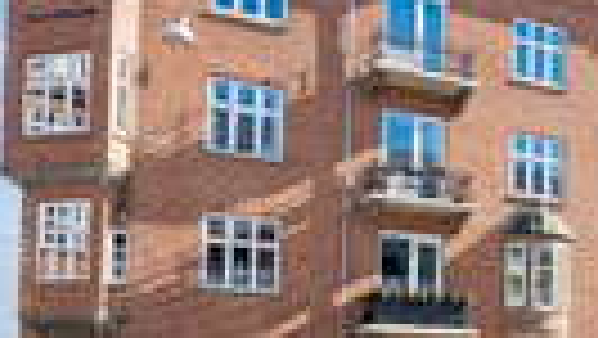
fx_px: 841
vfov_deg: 22.7
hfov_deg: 32.6
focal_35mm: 53
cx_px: 710
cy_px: 144
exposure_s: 1/160
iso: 100
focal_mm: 16
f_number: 6.3
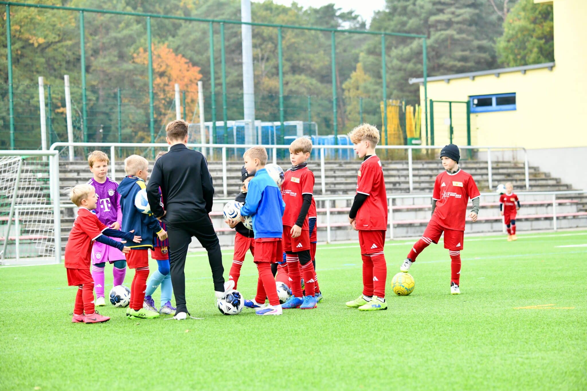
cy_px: 196
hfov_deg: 16.4
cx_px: 294
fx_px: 2038
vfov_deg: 11.0
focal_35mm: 125
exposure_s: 1/1600
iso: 3200
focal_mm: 125
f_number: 4.8
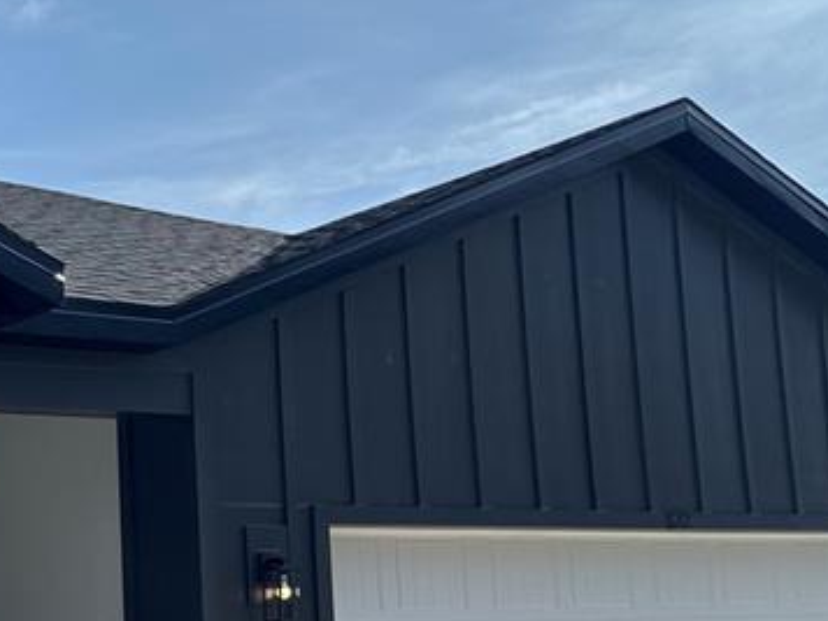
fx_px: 1650
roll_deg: +1.2
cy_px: 386
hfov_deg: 27.4
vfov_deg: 21.3
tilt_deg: +7.2
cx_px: 116
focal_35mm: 69
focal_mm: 6.76
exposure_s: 1/7937
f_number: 1.78
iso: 80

• • • • • • •

Goal of the exercise:
What is needed is an exact copy of the lines from the line with "focal_35mm: 125" to the end of the data above, both included, without any pictures.

Result of the task:
focal_35mm: 125
exposure_s: 1/1600
iso: 3200
focal_mm: 125
f_number: 4.8
fx_px: 1650
roll_deg: +1.2
cy_px: 386
hfov_deg: 27.4
vfov_deg: 21.3
tilt_deg: +7.2
cx_px: 116
focal_35mm: 69
focal_mm: 6.76
exposure_s: 1/7937
f_number: 1.78
iso: 80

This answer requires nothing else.